Sail-World.com : Miss Geico: The Fastest Powerboat in the World
Miss Geico: The Fastest Powerboat in the World
Spectators cluttered Lido Beach on Sunday, decorating the nearshore waters with their numerous rafts and swimsuits or, in the case of V.I.P viewers, sprinkling The Sandollar Rooftop Restaurant. They didn't just come to watch the 24th annual Suncoast Offshore Grand Prix powerboat races, bob around in the Gulf or toast in the sun. They also came to witness two boats - Bud Light and Miss Geico.
They're also known as the fastest powerboats in the world.
Capable of speeds up to 200 mph, these boats scattered rooster-tail shapes of water as they carved through the 6½-mile course, sometimes coming as close as about 150 feet from drifting onlookers. One miscalculation of speed or rudder position, and the powerboat could slide off into the crowd. Of course, in the case of Miss Geico driver Mark Granet, thousands of hours of experience with powerboats prevented that.

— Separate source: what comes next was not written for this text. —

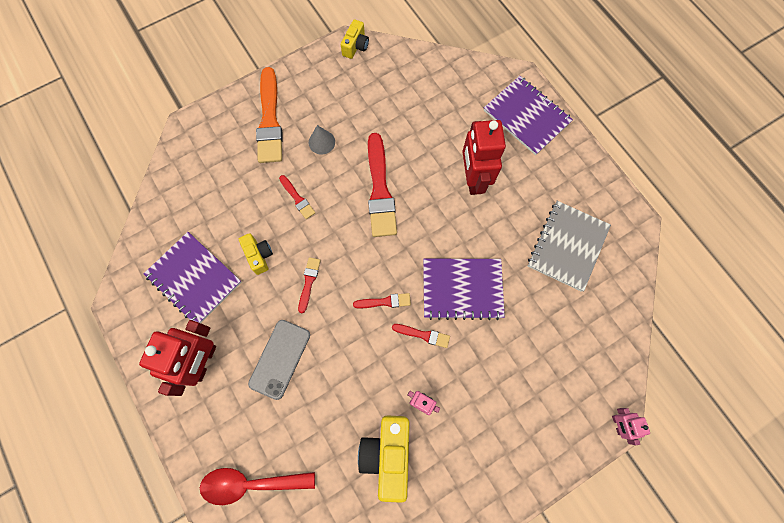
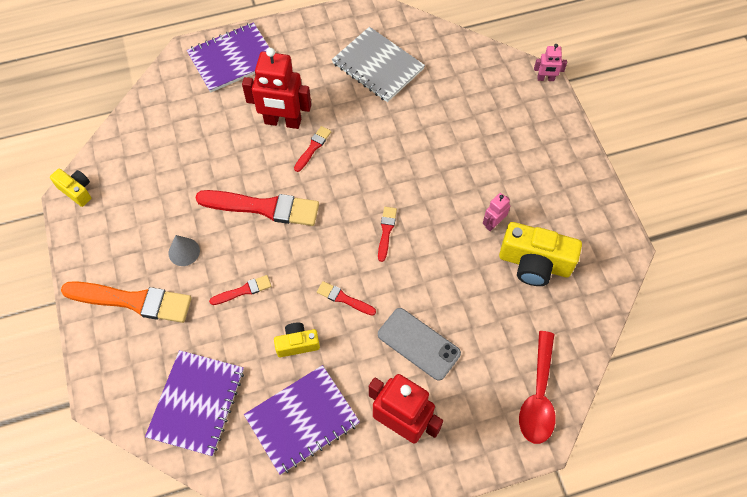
camera: 75 degrees left, 10 degrees down
red brush [392,324,450,348] -> red brush moved to [294,126,331,172]
purple notebook [423,259,505,320] -> purple notebook moved to [145,350,244,456]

That experience also propelled Miss Geico, a 39-foot fluorescent yellow powerboat with twin 1,850-horsepower Turbine Marine Inc. engines (they are, in fact, helicopter engines), to a win over the 50-foot Bud Light boat to claim a simple, yet prestigious prize: The Fastest Powerboat in the World.

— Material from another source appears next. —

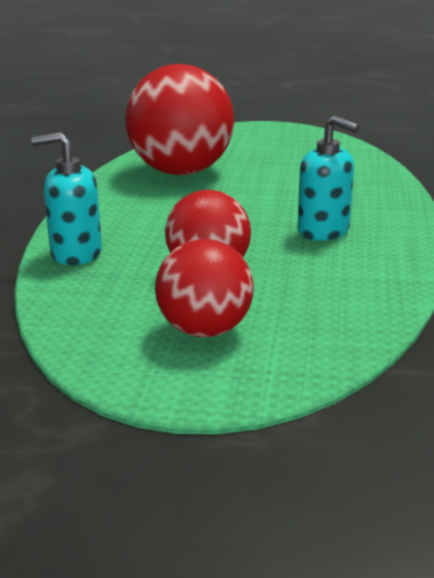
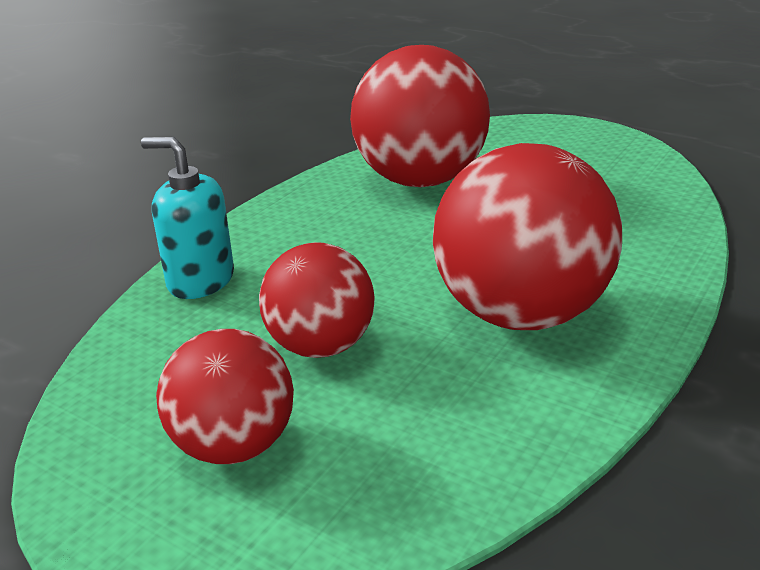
camera: 25 degrees right, 5 degrees up
turquoise soap dispenser [298,115,359,241] -> red ball [433,143,622,330]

But the globe's fastest water vessel headed in the wrong direction to start the race. Granet's bearings were pointed toward the position of last year's buoys. However, the 11½-lap, 74-mile race has since moved slightly south. Upon take-off, Granet's headphone filled with static as a man in the helicopter spotter attempted to instruct him to head in the right direction.
In a powerboat that blazes about 250 feet per second, it only takes heading a few degrees off course to put yourself in a bad position. For Miss Geico, that meant a boat's length behind Bud Light.
To understand the rest of Miss Geico's race, consider what the experience from the cockpit might be. There are two passengers - the throttleman, Scott Begovich, and the driver, Granet. From the throttleman's seat, there are 12 gauges straight ahead, not to mention numerous switches and meters to the sides.
Visibility is low - there is a panel of 13-inch windows that run 180 degrees in the men's vision, but because of the window's sharp angle, visibility is reduced to a ridiculous level. 'And once you hit a wave,' Granet said, 'you only see white until you're at the other side.'
Each wave, Granet said, feels like a sledgehammer slapping the hull. The helicopter engines rage only four feet behind the men, and through the headset, the team's crew chief constantly shouts the engine's condition.
At least, on the other hand, Miss Geico is air conditioned.
A few second later it was all over, as Miss Geico powered around Bud Light into the lead and was never headed.